WHAT YOU HAVE TO DO:
Within the records, which lines hold the string "none"? Report each one by copying it.

[Edit difference data]
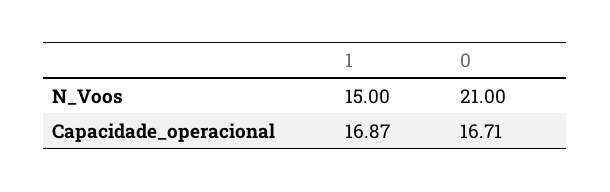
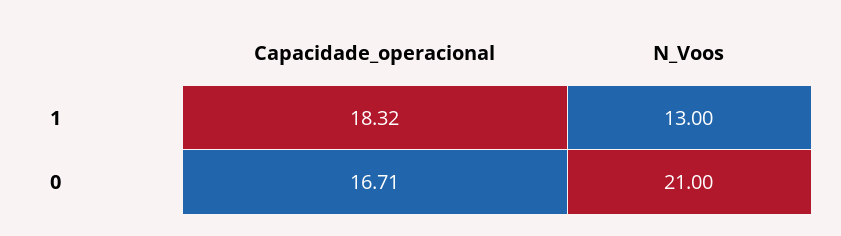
1, N_Voos: 15 -> 13
1, Capacidade_operacional: 16.87 -> 18.32

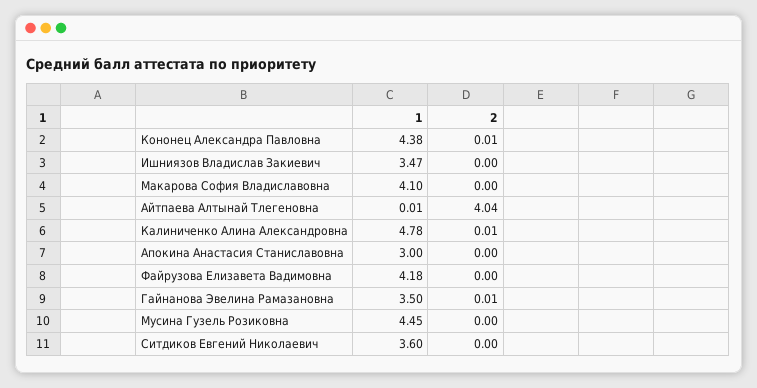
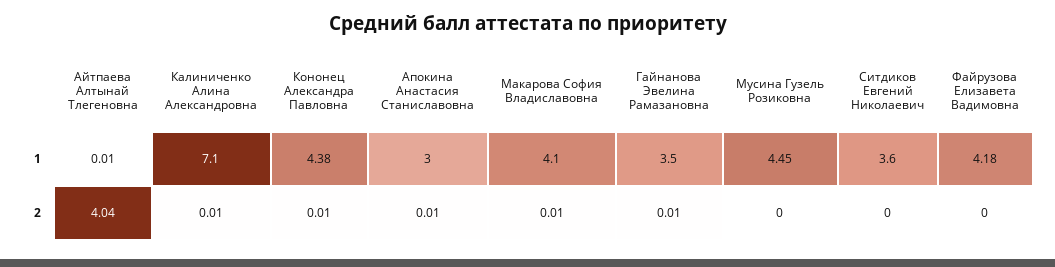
1, Ишниязов Владислав Закиевич: 3.47 -> none
2, Ишниязов Владислав Закиевич: 0 -> none
2, Макарова София Владиславовна: 0 -> 0.01
1, Калиниченко Алина Александровна: 4.78 -> 7.1
2, Апокина Анастасия Станиславовна: 0 -> 0.01

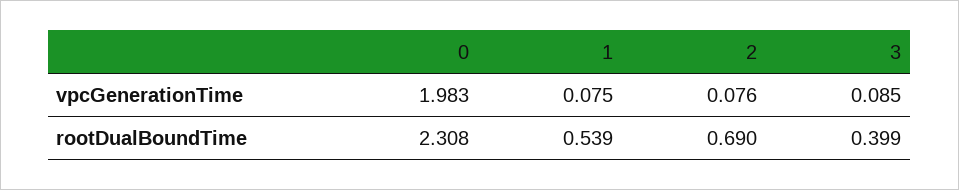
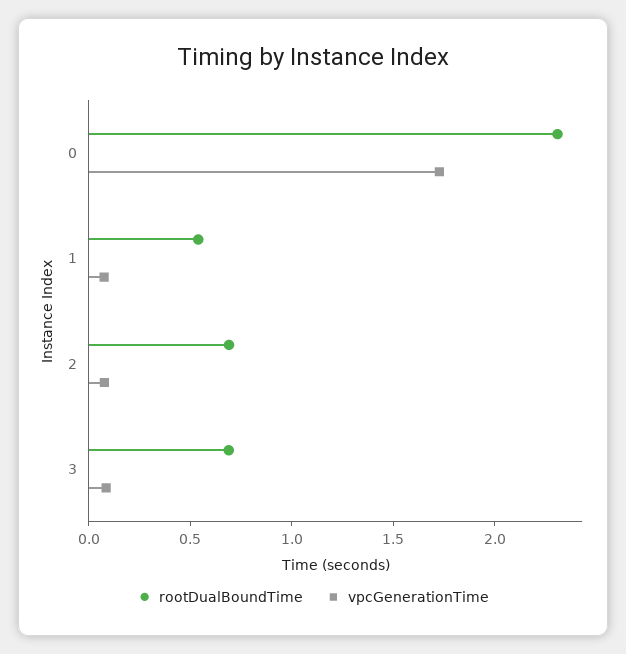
vpcGenerationTime, 0: 1.983 -> 1.7
rootDualBoundTime, 3: 0.399 -> 0.7

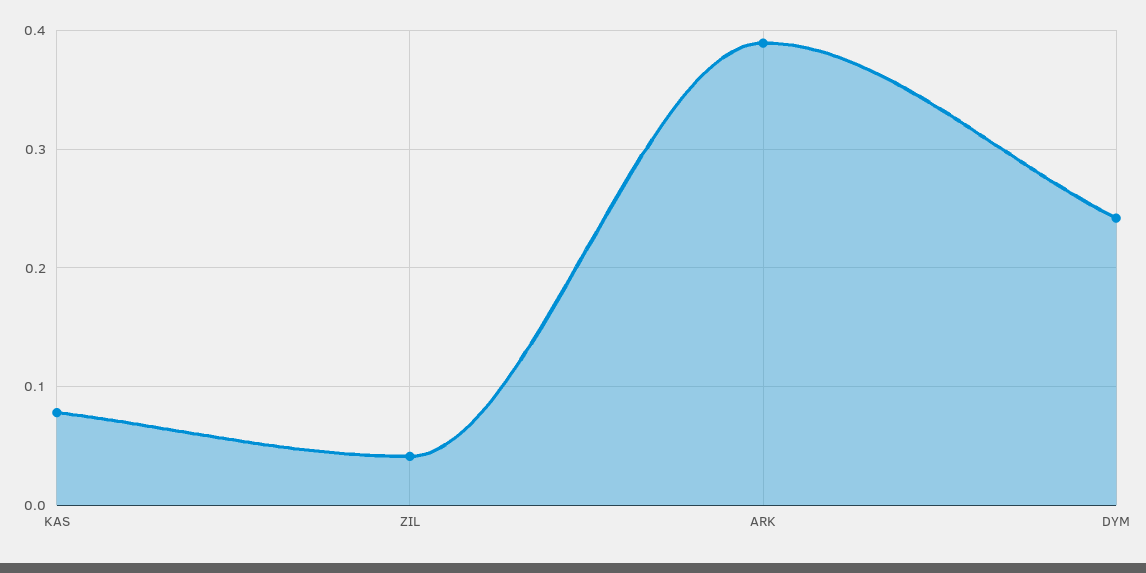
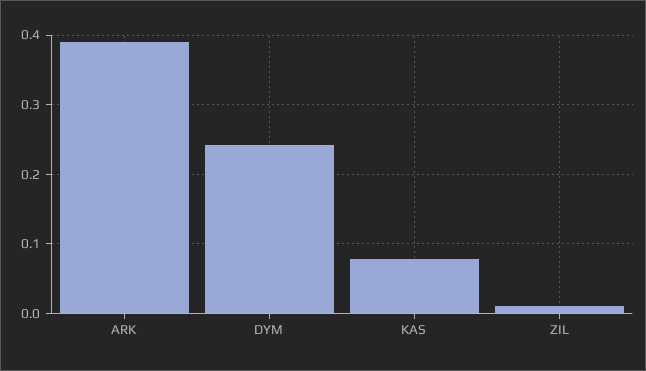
ZIL: 0.04 -> 0.01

ANSWER TO THE PROBLEM:
1, Ишниязов Владислав Закиевич: 3.47 -> none
2, Ишниязов Владислав Закиевич: 0 -> none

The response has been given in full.